• Instruction:
Render every line of the items below as a numbered list, omitting blank lines and leaving the pictures out.

• Extracted data entries:
────

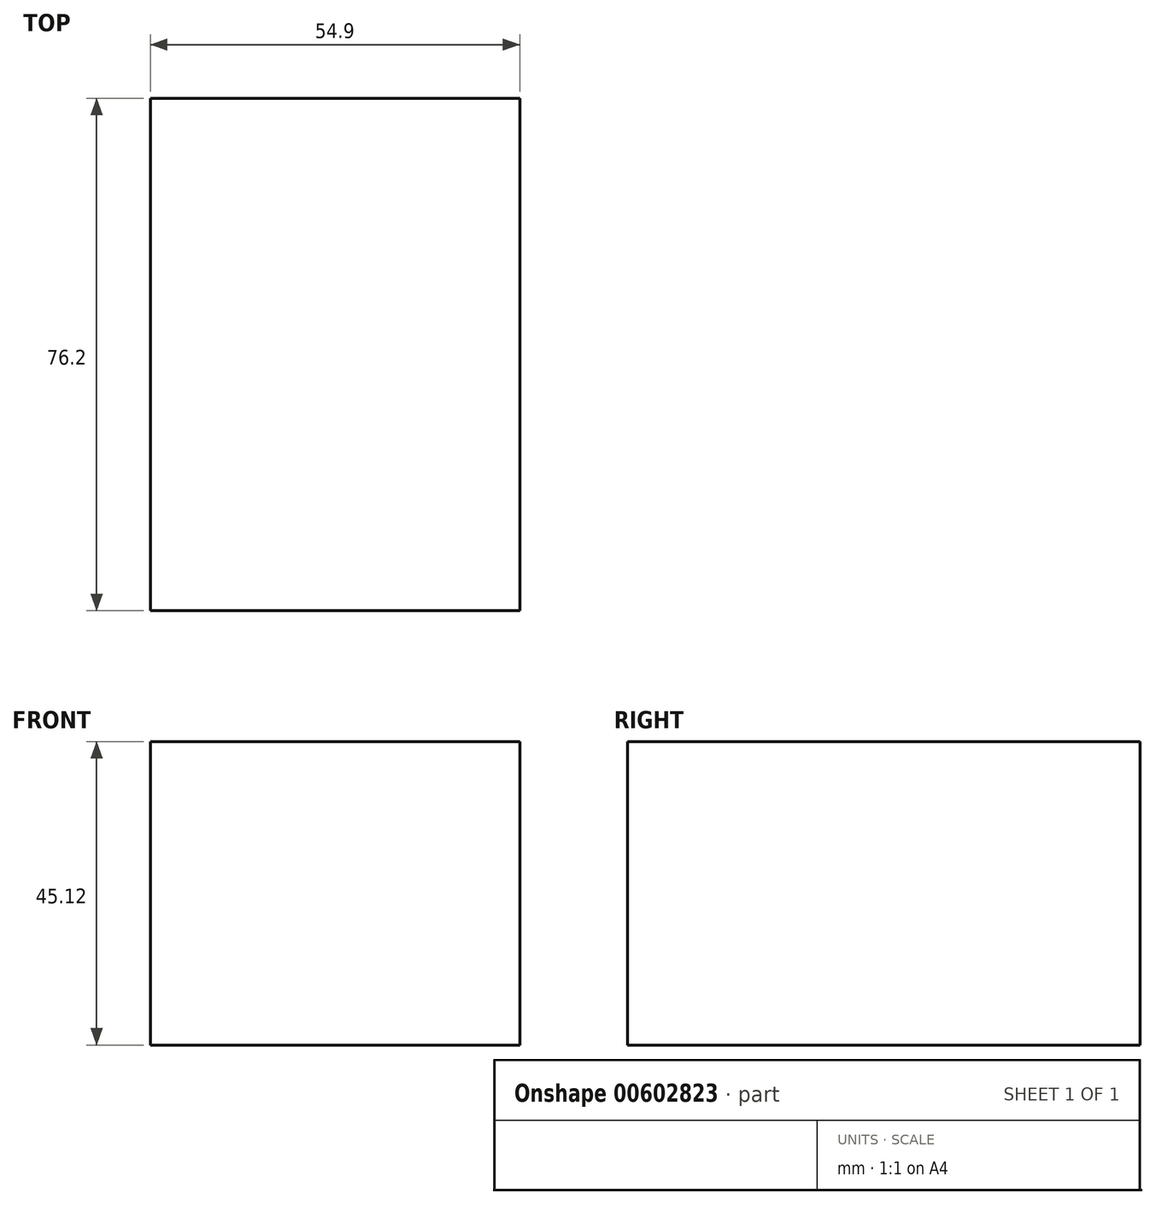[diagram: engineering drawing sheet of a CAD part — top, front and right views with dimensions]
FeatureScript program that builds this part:
annotation { "Feature Type Name" : "Feature", "Feature Type Description" : "" }
export const myFeature = defineFeature(function(context is Context, id is Id, definition is map)
    precondition{}
    {
        {
            var Q0;
            Q0=qCreatedBy(makeId("Front.planeOp"),FACE);
            var sketch = newSketch(context, id + "F0", { "sketchPlane" : qUnion([Q0])});
            skLineSegment(sketch, "E0.bottom", {"start": v(0, 0) * mm, "end": v(-54.9, 0) * mm});
            skLineSegment(sketch, "E0.top", {"start": v(0, 45.12) * mm, "end": v(-54.9, 45.12) * mm});
            skLineSegment(sketch, "E0.left", {"start": v(0, 0) * mm, "end": v(0, 45.12) * mm});
            skLineSegment(sketch, "E0.right", {"start": v(-54.9, 0) * mm, "end": v(-54.9, 45.12) * mm});
            skSolve(sketch);
        }
        {
            var Q0;
            Q0=makeQuery(id+"F0.imprint","IMPRINT",FACE,{"disambiguationData":[TD([[makeQuery(id+"F0.imprint","IMPRINT",EDGE,{"derivedFrom":sQuery(id+"F0.wireOp",EDGE,"E0.bottom")}),-1.0]])]});
            extrude(context, id + "F1", {"entities" : qUnion([Q0]), "depth" : 76.2 * mm, "offsetDistance" : 25.4 * mm});
        }
    });
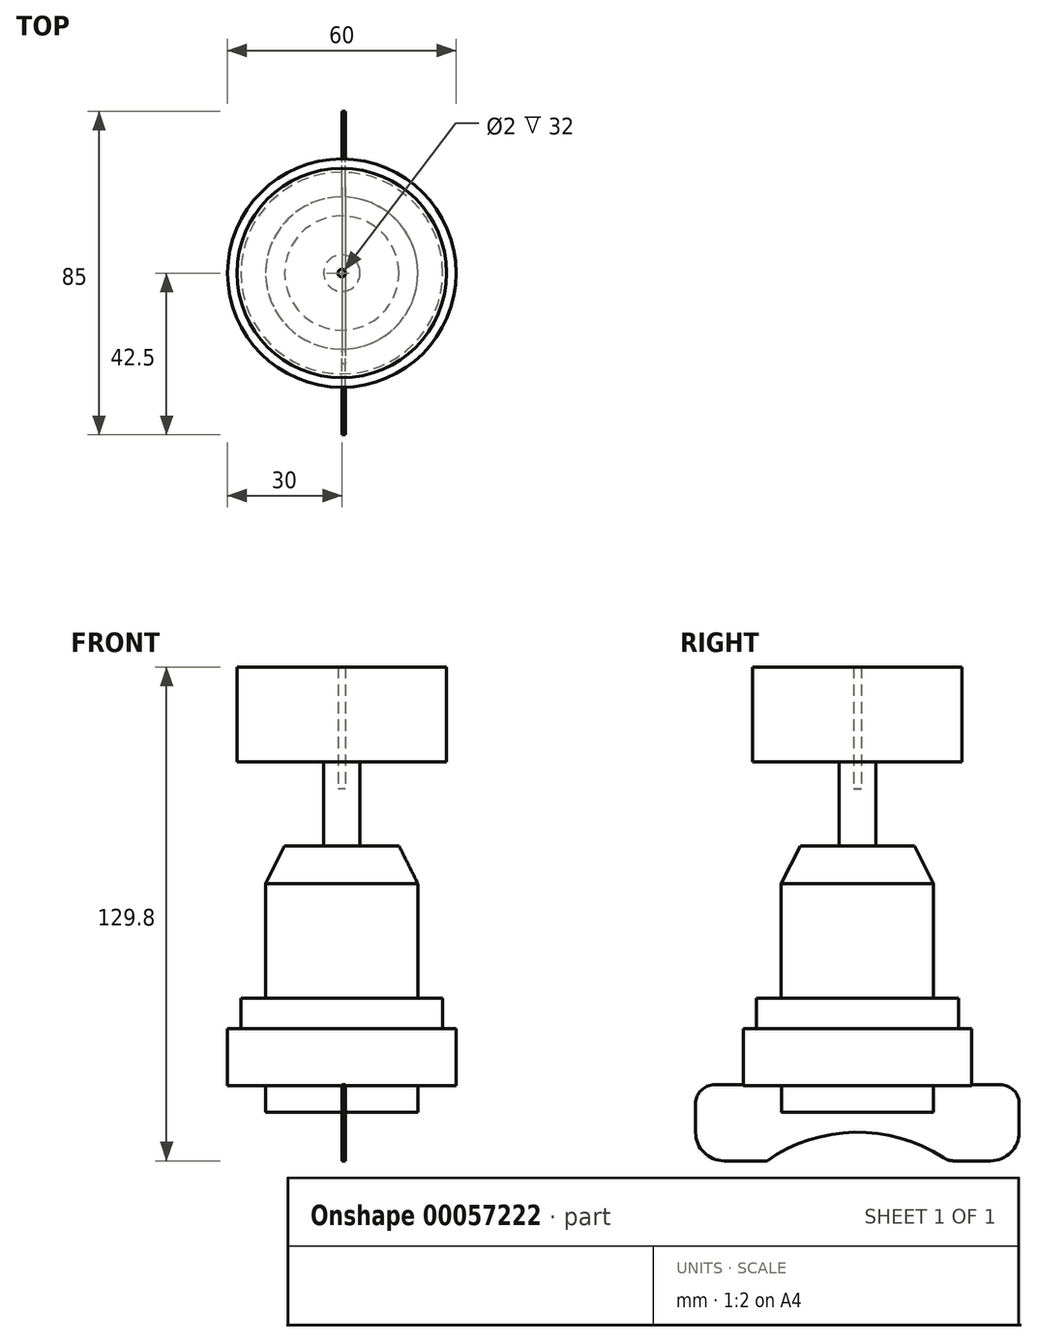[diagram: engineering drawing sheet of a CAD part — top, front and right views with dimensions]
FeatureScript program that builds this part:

────

• Correct output:
1. [diagram: engineering drawing sheet of a CAD part — top, front and right views with dimensions]
2. FeatureScript program that builds this part:
3. annotation { "Feature Type Name" : "Feature", "Feature Type Description" : "" }
4. export const myFeature = defineFeature(function(context is Context, id is Id, definition is map)
5.     precondition{}
6.     {
7.         {
8.             var Q0;
9.             Q0=qCreatedBy(makeId("Front.planeOp"),FACE);
10.             var sketch = newSketch(context, id + "F0", { "sketchPlane" : qUnion([Q0])});
11.             skLineSegment(sketch, "E0.bottom", {"start": v(0, 0) * mm, "end": v(-54.9, 0) * mm});
12.             skLineSegment(sketch, "E0.top", {"start": v(0, 45.12) * mm, "end": v(-54.9, 45.12) * mm});
13.             skLineSegment(sketch, "E0.left", {"start": v(0, 0) * mm, "end": v(0, 45.12) * mm});
14.             skLineSegment(sketch, "E0.right", {"start": v(-54.9, 0) * mm, "end": v(-54.9, 45.12) * mm});
15.             skSolve(sketch);
16.         }
17.         {
18.             var Q0;
19.             Q0=makeQuery(id+"F0.imprint","IMPRINT",FACE,{"disambiguationData":[TD([[makeQuery(id+"F0.imprint","IMPRINT",EDGE,{"derivedFrom":sQuery(id+"F0.wireOp",EDGE,"E0.bottom")}),-1.0]])]});
20.             extrude(context, id + "F1", {"entities" : qUnion([Q0]), "depth" : 76.2 * mm, "offsetDistance" : 25.4 * mm});
21.         }
22.     });
23. [diagram: engineering drawing sheet of a CAD part — top, front and right views with dimensions]
24. FeatureScript program that builds this part:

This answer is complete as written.